Bahnbrechend innovativ war Apple auch bei der Entwicklung und Verbreitung von Mobiltelephonen der neuesten Generation, die technisch durchaus zu beeindrucken wissen. Als man diese Gerätschaften jedoch mit der Möglichkeit zeitlich unbegrenzter Nutzung (Flatrate) kombinierte, mutierten sie binnen kurzem zu einer neuzeitlichen Form der Heimsuchung.
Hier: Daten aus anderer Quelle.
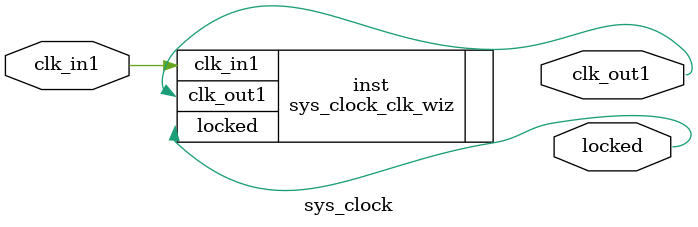
<source format=v>


`timescale 1ps/1ps

(* CORE_GENERATION_INFO = "sys_clock,clk_wiz_v6_0_5_0_0,{component_name=sys_clock,use_phase_alignment=false,use_min_o_jitter=false,use_max_i_jitter=false,use_dyn_phase_shift=false,use_inclk_switchover=false,use_dyn_reconfig=false,enable_axi=0,feedback_source=FDBK_AUTO,PRIMITIVE=MMCM,num_out_clk=1,clkin1_period=5.000,clkin2_period=10.0,use_power_down=false,use_reset=false,use_locked=true,use_inclk_stopped=false,feedback_type=SINGLE,CLOCK_MGR_TYPE=NA,manual_override=false}" *)

module sys_clock 
 (
  // Clock out ports
  output        clk_out1,
  // Status and control signals
  output        locked,
 // Clock in ports
  input         clk_in1
 );

  sys_clock_clk_wiz inst
  (
  // Clock out ports  
  .clk_out1(clk_out1),
  // Status and control signals               
  .locked(locked),
 // Clock in ports
  .clk_in1(clk_in1)
  );

endmodule

</source>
Immer mehr Menschen empfinden die Distanzlosigkeit, die sich darin äußert, dass immer mehr private Kommunikation in den öffentlichen Raum verlagert wird, als extrem unhöflich und störend. Der Hamburger Musiker Samy Deluxe bringt es auf den Punkt: „Ich lebe in einer Zeit, in der die Leute doof sind, aber die Telefone smart“. Einen Ausweg aus dem Dilemma bietet bezeichnenderweise wiederum die Unterhaltungsindustrie: Kopfhörer und Ohrstöpsel, z.B. von der Firma Apple. Der Kreis schließt sich, denn über iTunes lässt sich auch gleich gigabyteweise belanglose Musik einspeisen. Schöne neue Medienwelt. So wie die flächendeckende Einführung des PCs die Arbeitswelt keinesfalls vereinfacht hat, bereichern die moderne Mobilfunk- und Telekommunikationsgeräte unseren Umgang miteinander nur bedingt. Man postet Belanglosigkeiten in die neuen Medien und buhlt unmotiviert um Feedback, Rückmeldung und Bestätigung. Inhalte und Botschaften degenerieren zur Nebensache, die Mediensoziologie diagnostiziert neuartige Verhaltensmuster wie Smartphone-Versklavung und Facebook-Inkontinenz. Abgesehen davon, dass ständige Erreichbarkeit noch nie ein erstrebenswerter Zustand gewesen ist, droht durch die permanente Fixierung auf Gerätedisplays eine zunehmende Reduzierung der Horizonte. Technischer Fortschritt und geistige Verarmung liegen hier bedenklich nah beieinander und so rücken die sogenannten sozialen Netzwerke zunehmend in den Fokus der Bewusstseinsforschung. Mehr Rationalität im Umgang mit Online-Medien scheint angebracht. Also öfter mal abschalten, denn „selber denken heißt der oberste Probierstein“ (Immanuel Kant).